Pour Bram Posthumus, analyste indépendant spécialiste de l'Afrique de l'ouest et observateur de la scène politique guinéenne depuis une dizaine d’années, les manifestations qui paralysent actuellement la Guinée ne sont pas suffisamment importantes pour constituer une menace réelle pour le gouvernement, qui est soutenu par 8 000 éléments de la garde présidentielle. En revanche, les soulèvements de lundi dernier indiquent qu’un changement majeur est en train de s’opérer dans les mentalités, a-t-il précisé.
« Pour moi, ces mouvements de grève signifient que la population guinéenne a basculé. A mon avis, les manifestations vont se poursuivre », a déclaré M. Posthumus.

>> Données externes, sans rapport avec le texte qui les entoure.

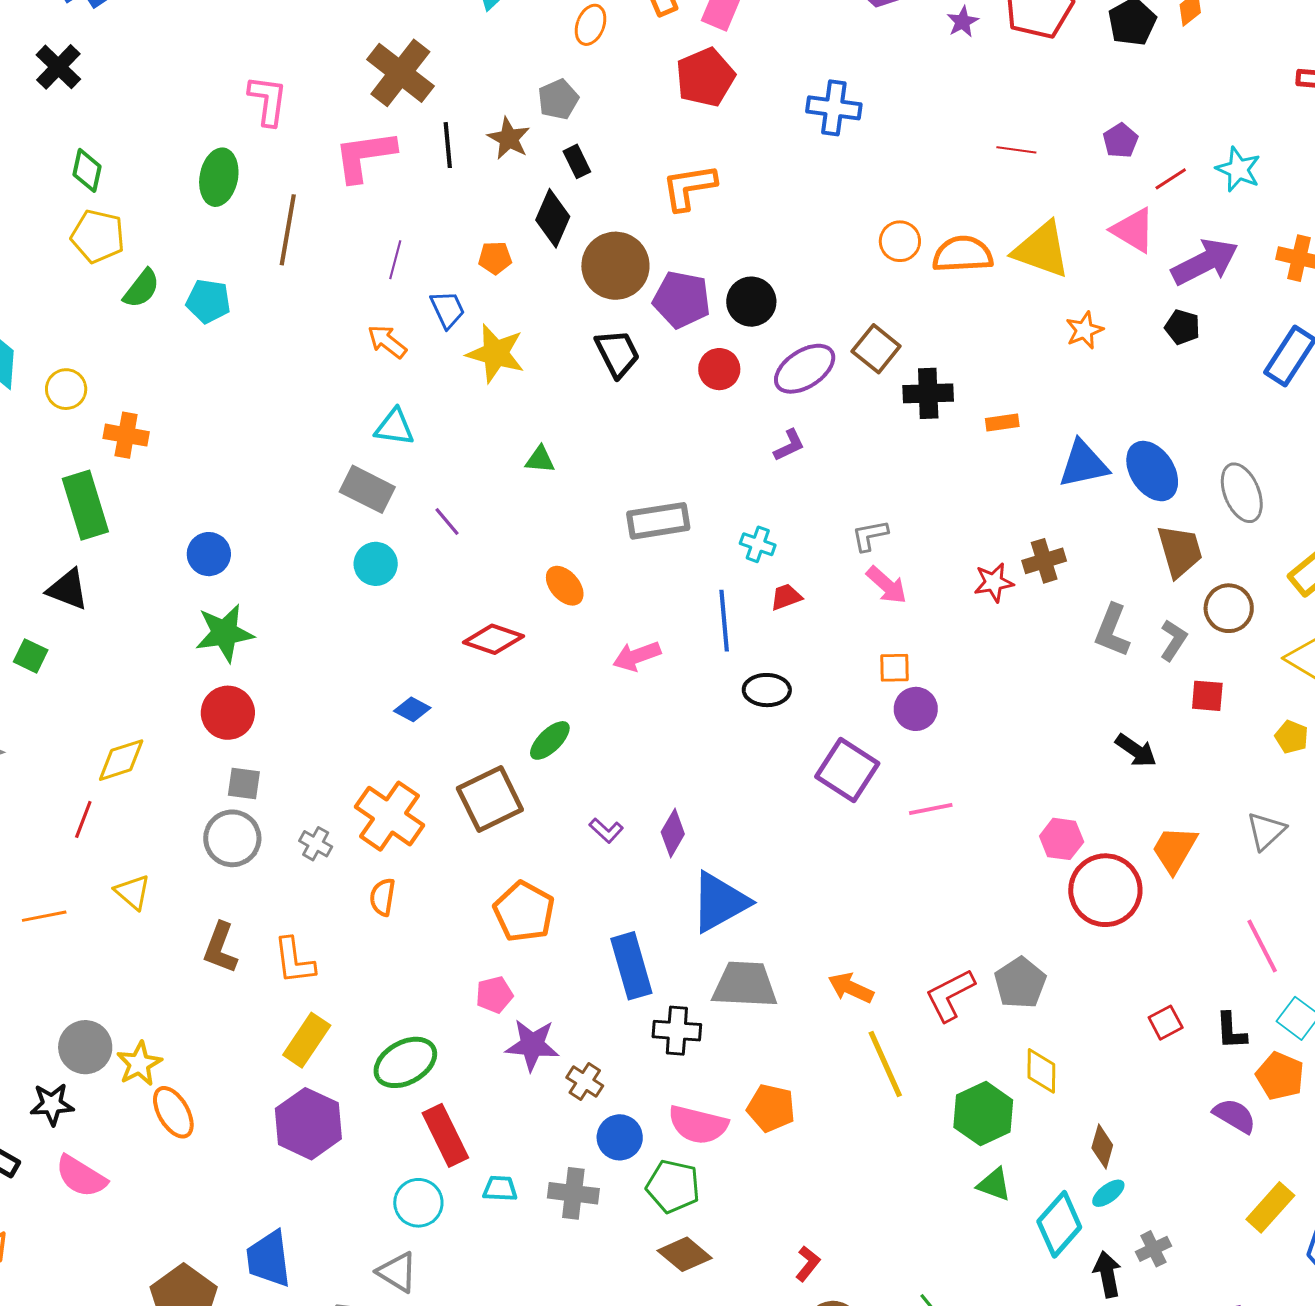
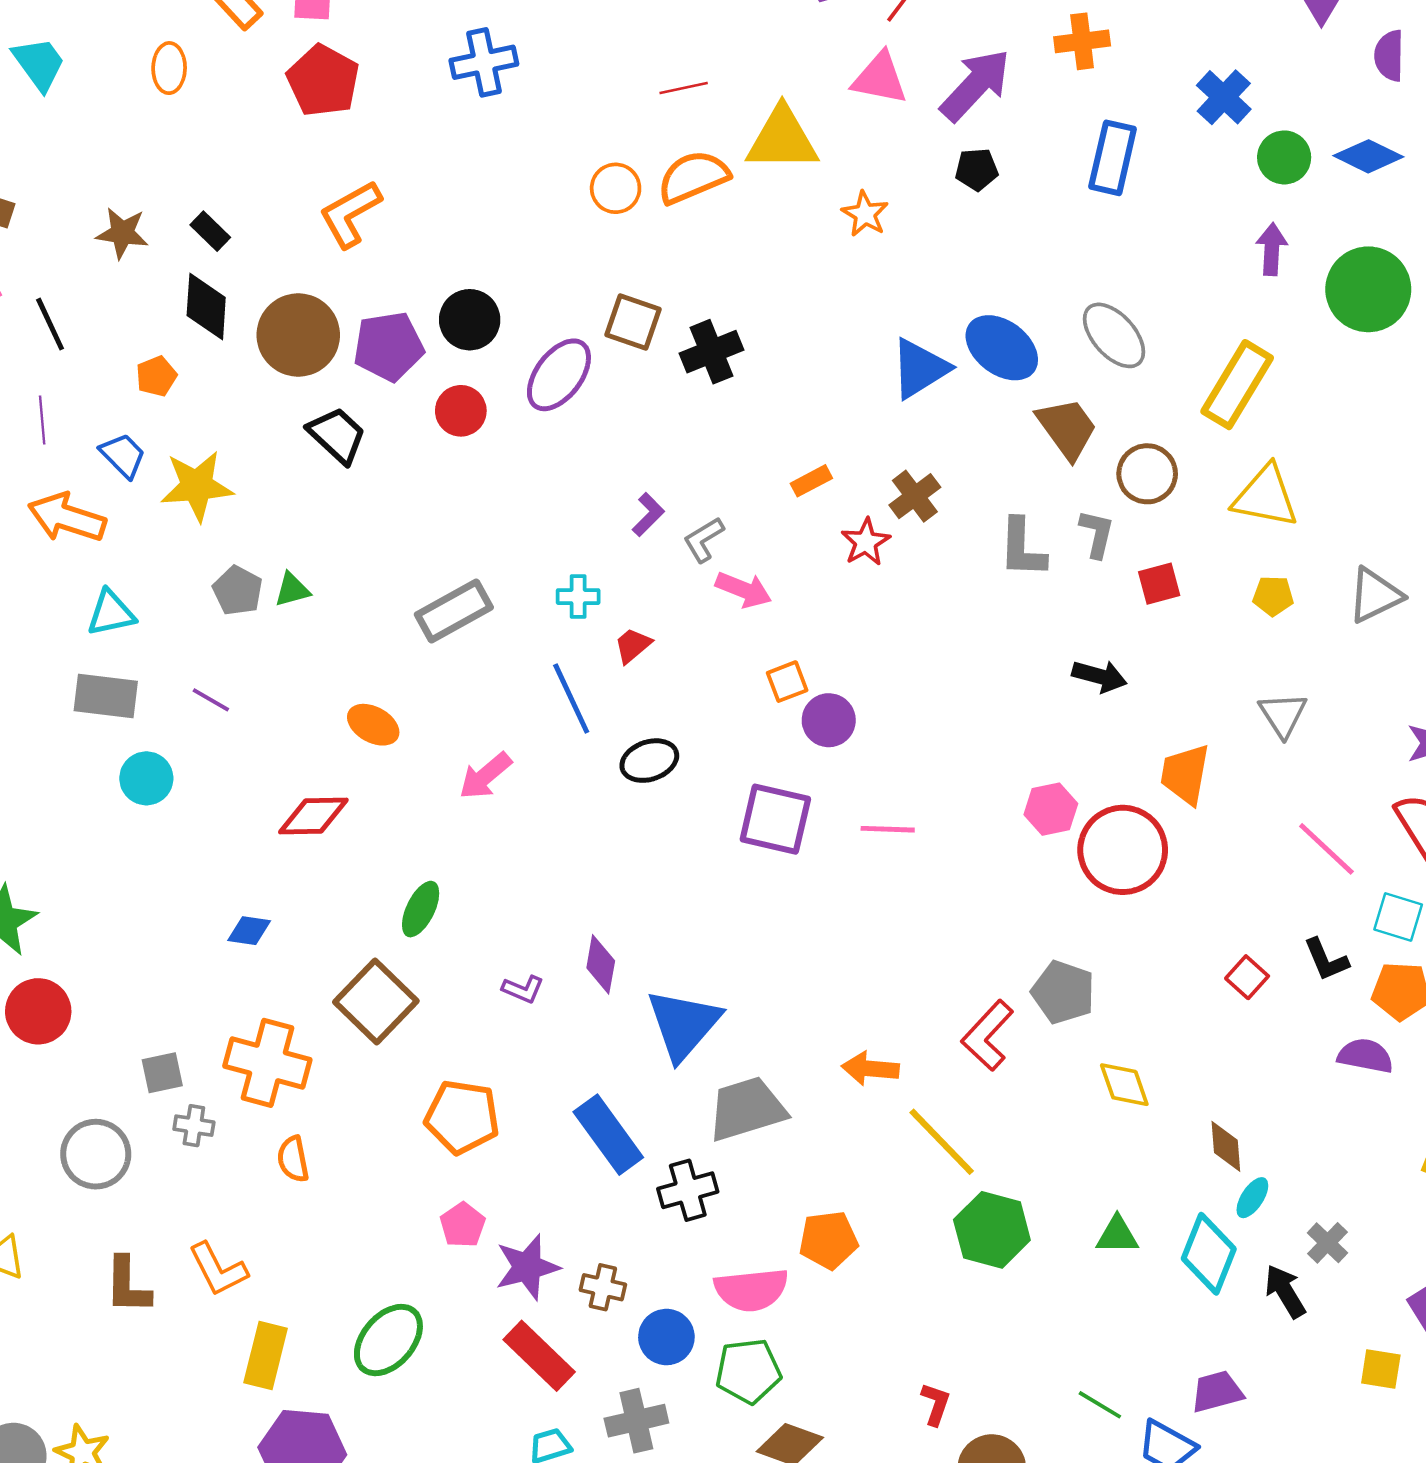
gray pentagon: (558, 99) -> (238, 591), moved
black line: (448, 145) -> (50, 324), moved
red line: (1016, 150) -> (684, 88), moved
orange arrow: (387, 342) -> (67, 518), size x1.5
orange rectangle: (1002, 423) -> (811, 481), moved
purple L-shape: (789, 445) -> (648, 515), moved
gray square: (244, 784) -> (162, 1073), moved
pink line: (931, 809) -> (888, 829), turned 33
green hexagon: (983, 1114) -> (992, 1230), moved
red rectangle: (445, 1135) -> (539, 1356), moved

« Il reste à voir » la manière dont les gens ont été affectés par la répression violente exercée lundi par le gouvernement, a-t-il précisé.
« La population a craint [le gouvernement] pendant longtemps. Par conséquent, descendre dans les rues représente un important changement dans les attitudes », a-t-il poursuivi.
Pour Mike McGovern, spécialiste de la Guinée à l'Université de Yale, la stabilité qu’a connue la Guinée est liée à son passé socialiste. En effet, selon lui, l’histoire a légué aux Malinkés, Foulanis, Soussous, Peuls et autres groupes ethniques un sens du « patriotisme ».
Le régime dictatorial qui s’est instauré au cours des 24 années qui ont suivi l’indépendance accordée par la France, en 1960, a effacé la notion de protestation populaire de la psyché nationale guinéenne, a expliqué M. McGovern.
Cependant, Mike McGovern a affirmé vendredi que les Guinéens avaient atteint un point de rupture.
« Il semblerait que les Guinéens se soient rendu compte que s’ils étaient des milliers à affronter les centaines ou les douzaines d’éléments des forces de l’ordre, ils pourraient s’accaparer du pouvoir, même si cela devait coûter la vie à certains d’entre eux », a-t-il signalé.
D’après M. Posthumus, c’est l’armée guinéenne et non le peuple qui décidera du maintien au pouvoir de Lansana Conté.
« Si l’armée annonce qu’elle n’est plus en mesure de soutenir un gouvernement corrompu, nous nous trouverons alors à un tournant de l’histoire guinéenne », a-t-il estimé.
« Seule l’armée pourra décider », a-t-il ajouté.
Lundi a été la journée la plus sanglante qu’ait connue la Guinée depuis une dizaine d’années. C’est également la première fois qu’autant de Guinéens se sont soulevés contre le régime du Président Lansana Conté. D’après des estimations, quelque 30 000 personnes sont descendues dans les rues de Conakry, la capitale, et des dizaines de milliers d’autres gens ont manifesté dans les autres villes de province du pays.
Depuis le début de la grève, au moins 45 personnes ont été tuées au cours des affrontements qui ont opposé les manifestants aux forces de l’ordre, à Conakry et en province, selon des témoins et le personnel hospitalier.
Outre les violences qui ont éclaté en 1977 lorsque que les commerçantes des marchés de Conakry sont descendues dans les rues de la capitale, et le millier de personnes tuées en 36 heures, au cours de violences intercommunautaires qui ont accompagné les élections municipales de 1991, la Guinée a été épargnée jusqu’ici par l’instabilité et les conflits qui ont ravagé ses voisins de la région du fleuve Mano (Côte d’Ivoire, Liberia, Sierra Leone).
Mardi matin, l’armée a rapidement dispersé les manifestations organisées dans les quartiers agités de Conakry. Après cette intervention, peu de véhicules circulaient dans les rues de la ville où patrouillaient des soldats solidement armés, ont annoncé les correspondants d’IRIN.
L’ensemble des magasins, écoles et établissements publics sont toujours fermés et suivent le mot d’ordre de grève nationale « illimitée », lancé par les puissantes centrales syndicales du pays pour protester contre l’augmentation du coût de la vie qui, selon eux, est directement liée à la mauvaise gestion économique et à la corruption du gouvernement.
Ibrahima Fofana, secrétaire général de l’Union syndicale des travailleurs de Guinée, a confié avoir été interpellé puis battu lundi dernier et a affirmé que la grève se poursuivait.
Les syndicats exhortent le chef de l’Etat à se retirer de la scène politique et à passer les rênes du pouvoir à un nouveau Premier ministre, a-t-il rappelé.
« La grève se poursuivra jusqu’à la victoire finale. Presque aucune solution n’a été apportée aux problèmes que nous avons posés », a-t-il déploré.
Les représentants des centrales syndicales ont été reçus par le Président Lansana Conté, mardi, à 18 heures.